▶ [Recorded information]:
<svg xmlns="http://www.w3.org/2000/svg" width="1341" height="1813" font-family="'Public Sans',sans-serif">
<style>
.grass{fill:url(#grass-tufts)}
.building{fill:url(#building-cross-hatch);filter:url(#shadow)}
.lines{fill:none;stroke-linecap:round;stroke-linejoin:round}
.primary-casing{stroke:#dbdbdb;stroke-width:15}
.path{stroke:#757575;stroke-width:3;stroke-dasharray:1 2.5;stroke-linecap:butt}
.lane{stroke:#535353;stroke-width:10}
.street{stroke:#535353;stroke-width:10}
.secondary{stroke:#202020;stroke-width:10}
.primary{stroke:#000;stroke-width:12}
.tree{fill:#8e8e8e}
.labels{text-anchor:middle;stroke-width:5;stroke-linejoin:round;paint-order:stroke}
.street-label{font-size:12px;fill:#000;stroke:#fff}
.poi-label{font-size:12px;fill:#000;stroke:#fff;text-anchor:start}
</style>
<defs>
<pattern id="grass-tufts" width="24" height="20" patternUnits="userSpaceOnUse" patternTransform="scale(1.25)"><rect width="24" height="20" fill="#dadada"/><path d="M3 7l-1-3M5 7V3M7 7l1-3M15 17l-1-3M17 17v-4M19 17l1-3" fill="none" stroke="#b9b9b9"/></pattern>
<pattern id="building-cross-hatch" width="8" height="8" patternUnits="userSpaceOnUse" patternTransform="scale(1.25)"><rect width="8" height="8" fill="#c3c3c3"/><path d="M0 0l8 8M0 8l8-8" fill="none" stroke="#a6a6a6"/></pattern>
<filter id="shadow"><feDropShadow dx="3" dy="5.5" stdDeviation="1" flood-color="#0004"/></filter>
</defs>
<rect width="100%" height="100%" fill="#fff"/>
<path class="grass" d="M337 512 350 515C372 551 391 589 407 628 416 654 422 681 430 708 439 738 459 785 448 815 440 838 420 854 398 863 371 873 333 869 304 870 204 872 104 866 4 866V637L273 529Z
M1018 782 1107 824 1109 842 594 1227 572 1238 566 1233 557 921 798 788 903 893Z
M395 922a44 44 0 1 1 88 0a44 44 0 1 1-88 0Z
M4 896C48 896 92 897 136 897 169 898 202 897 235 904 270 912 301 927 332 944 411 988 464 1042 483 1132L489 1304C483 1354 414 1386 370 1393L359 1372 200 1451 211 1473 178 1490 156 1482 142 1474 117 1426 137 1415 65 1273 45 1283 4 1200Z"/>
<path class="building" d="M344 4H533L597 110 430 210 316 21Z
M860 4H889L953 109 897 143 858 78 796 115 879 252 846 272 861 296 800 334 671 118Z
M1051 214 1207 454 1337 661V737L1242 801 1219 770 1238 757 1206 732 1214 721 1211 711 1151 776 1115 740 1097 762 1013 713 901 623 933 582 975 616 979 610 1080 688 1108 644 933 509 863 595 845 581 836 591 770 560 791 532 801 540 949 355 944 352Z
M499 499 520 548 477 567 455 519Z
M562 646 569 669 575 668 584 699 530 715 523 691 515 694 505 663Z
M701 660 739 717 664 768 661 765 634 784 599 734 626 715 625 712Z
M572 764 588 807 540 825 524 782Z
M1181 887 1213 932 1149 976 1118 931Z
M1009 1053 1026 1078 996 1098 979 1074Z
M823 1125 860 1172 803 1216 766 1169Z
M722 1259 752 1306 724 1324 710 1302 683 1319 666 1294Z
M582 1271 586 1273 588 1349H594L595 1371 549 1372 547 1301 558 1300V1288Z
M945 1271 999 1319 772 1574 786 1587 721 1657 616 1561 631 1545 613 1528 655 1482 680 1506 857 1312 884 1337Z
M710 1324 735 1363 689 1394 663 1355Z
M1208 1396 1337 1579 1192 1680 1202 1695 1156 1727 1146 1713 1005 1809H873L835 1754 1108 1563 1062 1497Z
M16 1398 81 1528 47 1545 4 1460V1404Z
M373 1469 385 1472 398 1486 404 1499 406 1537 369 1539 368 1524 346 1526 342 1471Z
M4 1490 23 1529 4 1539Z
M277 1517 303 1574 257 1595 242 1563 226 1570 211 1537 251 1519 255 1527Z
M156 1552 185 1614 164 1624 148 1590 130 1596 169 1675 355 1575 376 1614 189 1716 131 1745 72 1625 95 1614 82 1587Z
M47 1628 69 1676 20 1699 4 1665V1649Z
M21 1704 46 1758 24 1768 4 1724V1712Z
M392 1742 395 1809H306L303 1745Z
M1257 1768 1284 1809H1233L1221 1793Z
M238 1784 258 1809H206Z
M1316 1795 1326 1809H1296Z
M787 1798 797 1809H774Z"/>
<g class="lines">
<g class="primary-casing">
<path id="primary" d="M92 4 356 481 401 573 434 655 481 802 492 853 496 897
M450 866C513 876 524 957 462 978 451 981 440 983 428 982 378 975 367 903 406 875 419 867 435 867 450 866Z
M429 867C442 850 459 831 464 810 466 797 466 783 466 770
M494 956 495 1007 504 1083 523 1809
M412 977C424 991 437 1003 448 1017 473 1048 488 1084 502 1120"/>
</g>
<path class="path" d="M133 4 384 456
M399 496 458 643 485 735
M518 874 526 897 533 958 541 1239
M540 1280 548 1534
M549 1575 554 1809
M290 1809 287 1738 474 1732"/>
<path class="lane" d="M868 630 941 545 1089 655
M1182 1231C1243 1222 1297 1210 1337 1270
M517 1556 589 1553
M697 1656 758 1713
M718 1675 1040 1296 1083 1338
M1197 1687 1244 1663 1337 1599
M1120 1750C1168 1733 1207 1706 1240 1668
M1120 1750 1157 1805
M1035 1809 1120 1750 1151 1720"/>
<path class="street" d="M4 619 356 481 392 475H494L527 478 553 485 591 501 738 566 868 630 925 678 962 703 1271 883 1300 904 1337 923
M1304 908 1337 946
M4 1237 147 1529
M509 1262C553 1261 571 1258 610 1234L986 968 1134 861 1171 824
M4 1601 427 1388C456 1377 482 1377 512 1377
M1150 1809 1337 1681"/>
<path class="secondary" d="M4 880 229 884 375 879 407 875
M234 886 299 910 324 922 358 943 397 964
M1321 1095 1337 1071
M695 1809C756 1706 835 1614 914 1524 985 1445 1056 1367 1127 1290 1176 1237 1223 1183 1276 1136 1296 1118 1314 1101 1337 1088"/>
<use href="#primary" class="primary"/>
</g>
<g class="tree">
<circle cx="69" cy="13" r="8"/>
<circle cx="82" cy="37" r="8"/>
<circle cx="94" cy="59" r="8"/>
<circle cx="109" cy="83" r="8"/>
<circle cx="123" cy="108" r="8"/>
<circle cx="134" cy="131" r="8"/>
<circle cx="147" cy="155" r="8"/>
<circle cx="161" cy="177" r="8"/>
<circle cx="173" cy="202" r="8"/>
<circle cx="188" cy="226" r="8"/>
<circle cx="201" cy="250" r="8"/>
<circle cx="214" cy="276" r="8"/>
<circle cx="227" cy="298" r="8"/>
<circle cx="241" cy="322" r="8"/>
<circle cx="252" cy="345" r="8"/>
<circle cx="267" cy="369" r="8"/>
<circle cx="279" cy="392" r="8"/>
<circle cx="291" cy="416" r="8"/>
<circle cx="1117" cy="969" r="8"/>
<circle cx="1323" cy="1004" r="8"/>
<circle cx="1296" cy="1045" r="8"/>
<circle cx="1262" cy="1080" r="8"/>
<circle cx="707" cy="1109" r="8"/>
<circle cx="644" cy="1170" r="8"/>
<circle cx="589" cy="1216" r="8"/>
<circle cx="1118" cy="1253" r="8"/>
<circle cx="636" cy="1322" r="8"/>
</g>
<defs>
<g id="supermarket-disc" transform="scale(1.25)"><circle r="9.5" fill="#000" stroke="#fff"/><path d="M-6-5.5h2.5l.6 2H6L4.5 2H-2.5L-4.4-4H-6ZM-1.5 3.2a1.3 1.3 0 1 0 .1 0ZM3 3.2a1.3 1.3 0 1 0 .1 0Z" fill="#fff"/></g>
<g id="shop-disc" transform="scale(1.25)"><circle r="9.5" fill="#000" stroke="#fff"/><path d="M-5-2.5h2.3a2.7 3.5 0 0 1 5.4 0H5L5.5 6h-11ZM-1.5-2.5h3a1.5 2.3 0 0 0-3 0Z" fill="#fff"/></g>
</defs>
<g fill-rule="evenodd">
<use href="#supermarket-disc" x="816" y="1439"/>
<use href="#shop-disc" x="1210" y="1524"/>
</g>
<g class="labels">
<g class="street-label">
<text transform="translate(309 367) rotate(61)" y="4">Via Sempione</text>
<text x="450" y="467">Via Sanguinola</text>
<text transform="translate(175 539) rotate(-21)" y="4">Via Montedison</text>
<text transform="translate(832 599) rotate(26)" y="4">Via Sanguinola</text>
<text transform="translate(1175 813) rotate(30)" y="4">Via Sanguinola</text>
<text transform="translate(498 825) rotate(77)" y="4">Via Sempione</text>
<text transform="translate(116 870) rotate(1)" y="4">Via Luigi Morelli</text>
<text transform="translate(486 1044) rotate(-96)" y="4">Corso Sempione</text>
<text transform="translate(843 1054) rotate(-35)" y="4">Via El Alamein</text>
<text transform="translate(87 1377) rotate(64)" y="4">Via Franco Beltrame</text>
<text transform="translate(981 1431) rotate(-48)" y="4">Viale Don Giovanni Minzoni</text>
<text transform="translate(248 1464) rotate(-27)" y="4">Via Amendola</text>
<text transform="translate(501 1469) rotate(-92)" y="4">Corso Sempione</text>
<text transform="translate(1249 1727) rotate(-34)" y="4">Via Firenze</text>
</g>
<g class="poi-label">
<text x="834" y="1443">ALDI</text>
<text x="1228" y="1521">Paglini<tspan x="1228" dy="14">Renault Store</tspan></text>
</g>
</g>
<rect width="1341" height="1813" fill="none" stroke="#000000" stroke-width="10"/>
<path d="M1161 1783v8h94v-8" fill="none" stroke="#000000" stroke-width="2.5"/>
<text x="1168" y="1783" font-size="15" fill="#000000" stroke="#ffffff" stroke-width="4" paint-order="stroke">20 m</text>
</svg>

▶ [What you should do]: How many lines of the listing hold the string "size"? Give the number alone.

▶ [Solved problem]: 3